**Exercise requirements:** In the blog excerpt below, how many articles does the tutorial say the English Wikipedia has?

**Passage for review:**
====

This geometric way of treating documents turns out to be very powerful. It’s used by most modern web search engines, including (most likely) web search engines such as Google and Bing, as well as search libraries such as Lucene. The ideas can also be used well beyond search, for problems such as document classification, and for finding clusters of related documents. What makes this approach powerful is that it enables us to bring the tools of geometry to bear on the superficially very non-geometric problem of understanding text.

Very much looking forward to future posts in this series. There is no denying the power of “vector space model” but that leaves unasked what is lost in the transition from linguistic to geometric space?

October 8, 2011

Wiki PageRank with Hadoop

Filed under: Hadoop,PageRank — Patrick Durusau @ 8:15 pm

Wiki PageRank with Hadoop

From the post:

In this tutorial we are going to create a PageRanking for Wikipedia with the use of Hadoop. This was a good hands-on excercise to get started with Hadoop. The page ranking is not a new thing, but a suitable usecase and way cooler than a word counter! The Wikipedia (en) has 3.7M articles at the moment and is still growing. Each article has many links to other articles. With those incomming and outgoing links we can determine which page is more important than others, which basically is what PageRanking does.

====

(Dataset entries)
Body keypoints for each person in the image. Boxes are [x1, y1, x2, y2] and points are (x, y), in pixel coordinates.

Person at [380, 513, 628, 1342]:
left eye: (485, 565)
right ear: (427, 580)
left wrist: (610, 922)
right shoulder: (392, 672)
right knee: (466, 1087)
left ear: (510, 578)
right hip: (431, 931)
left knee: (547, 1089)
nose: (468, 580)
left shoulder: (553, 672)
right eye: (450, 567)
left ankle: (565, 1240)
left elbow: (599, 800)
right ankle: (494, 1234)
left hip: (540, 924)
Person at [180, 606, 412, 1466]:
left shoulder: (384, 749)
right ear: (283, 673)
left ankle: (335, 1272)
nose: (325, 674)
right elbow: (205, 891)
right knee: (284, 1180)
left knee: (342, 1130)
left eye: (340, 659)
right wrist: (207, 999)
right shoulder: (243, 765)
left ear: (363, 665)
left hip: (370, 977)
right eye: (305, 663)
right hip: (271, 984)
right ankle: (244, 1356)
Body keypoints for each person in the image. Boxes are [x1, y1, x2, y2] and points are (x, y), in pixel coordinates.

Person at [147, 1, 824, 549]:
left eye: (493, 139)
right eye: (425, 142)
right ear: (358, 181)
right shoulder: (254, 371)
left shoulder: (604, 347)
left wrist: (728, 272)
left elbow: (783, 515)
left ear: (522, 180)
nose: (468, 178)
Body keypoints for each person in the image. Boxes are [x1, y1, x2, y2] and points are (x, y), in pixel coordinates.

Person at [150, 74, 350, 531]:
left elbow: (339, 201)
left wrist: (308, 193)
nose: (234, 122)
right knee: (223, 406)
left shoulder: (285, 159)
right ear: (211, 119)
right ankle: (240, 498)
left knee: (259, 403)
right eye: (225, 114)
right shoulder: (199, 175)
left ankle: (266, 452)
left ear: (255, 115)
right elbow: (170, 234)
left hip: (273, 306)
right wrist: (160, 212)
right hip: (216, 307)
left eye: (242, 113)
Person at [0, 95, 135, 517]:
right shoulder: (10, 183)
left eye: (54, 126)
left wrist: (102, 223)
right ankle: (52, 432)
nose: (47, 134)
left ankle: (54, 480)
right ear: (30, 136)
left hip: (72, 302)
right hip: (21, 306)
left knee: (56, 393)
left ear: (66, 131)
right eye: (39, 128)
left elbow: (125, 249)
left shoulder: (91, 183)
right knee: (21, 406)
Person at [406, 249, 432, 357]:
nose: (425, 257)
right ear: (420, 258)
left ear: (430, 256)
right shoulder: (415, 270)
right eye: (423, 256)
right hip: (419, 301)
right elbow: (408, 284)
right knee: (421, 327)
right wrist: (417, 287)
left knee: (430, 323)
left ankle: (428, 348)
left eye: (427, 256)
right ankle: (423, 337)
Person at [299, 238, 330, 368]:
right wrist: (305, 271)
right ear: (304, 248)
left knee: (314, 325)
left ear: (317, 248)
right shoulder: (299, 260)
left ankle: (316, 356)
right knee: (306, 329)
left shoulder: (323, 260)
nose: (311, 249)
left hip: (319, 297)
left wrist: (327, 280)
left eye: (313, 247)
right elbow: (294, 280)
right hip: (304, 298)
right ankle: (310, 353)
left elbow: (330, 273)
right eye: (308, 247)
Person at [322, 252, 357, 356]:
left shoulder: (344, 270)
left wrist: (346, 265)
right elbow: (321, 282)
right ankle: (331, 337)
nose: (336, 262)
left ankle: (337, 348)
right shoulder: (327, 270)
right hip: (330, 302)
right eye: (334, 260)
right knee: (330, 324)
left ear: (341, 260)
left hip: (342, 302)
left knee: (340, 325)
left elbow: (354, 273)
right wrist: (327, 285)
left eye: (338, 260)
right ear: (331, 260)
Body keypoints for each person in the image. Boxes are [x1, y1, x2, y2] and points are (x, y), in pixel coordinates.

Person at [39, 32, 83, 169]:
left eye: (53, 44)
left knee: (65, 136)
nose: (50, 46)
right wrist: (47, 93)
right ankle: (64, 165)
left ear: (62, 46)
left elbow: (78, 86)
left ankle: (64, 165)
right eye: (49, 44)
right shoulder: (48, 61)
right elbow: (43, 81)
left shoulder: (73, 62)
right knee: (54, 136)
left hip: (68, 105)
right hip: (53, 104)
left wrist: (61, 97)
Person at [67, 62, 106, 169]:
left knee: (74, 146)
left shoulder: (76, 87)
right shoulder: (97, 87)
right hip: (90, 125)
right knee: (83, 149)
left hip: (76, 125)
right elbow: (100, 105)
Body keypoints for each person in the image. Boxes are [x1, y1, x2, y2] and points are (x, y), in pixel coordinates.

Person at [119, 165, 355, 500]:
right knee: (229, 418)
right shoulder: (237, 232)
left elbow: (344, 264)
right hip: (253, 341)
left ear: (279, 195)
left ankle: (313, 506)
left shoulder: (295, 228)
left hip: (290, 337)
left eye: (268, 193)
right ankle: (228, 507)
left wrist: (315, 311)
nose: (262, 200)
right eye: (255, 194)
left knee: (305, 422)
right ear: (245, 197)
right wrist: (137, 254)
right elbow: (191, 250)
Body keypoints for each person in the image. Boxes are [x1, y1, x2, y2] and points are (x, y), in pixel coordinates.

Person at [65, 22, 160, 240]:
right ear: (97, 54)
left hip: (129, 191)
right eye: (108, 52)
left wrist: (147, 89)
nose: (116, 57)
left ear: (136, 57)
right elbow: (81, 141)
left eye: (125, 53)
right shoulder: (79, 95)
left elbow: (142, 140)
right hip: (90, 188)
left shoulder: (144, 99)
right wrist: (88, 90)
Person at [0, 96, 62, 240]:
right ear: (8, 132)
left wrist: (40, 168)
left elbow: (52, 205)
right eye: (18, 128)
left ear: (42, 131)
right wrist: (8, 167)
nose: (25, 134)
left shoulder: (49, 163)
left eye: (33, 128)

====

**Answer to this problem:** 3.7 million articles, a number the tutorial says is still growing.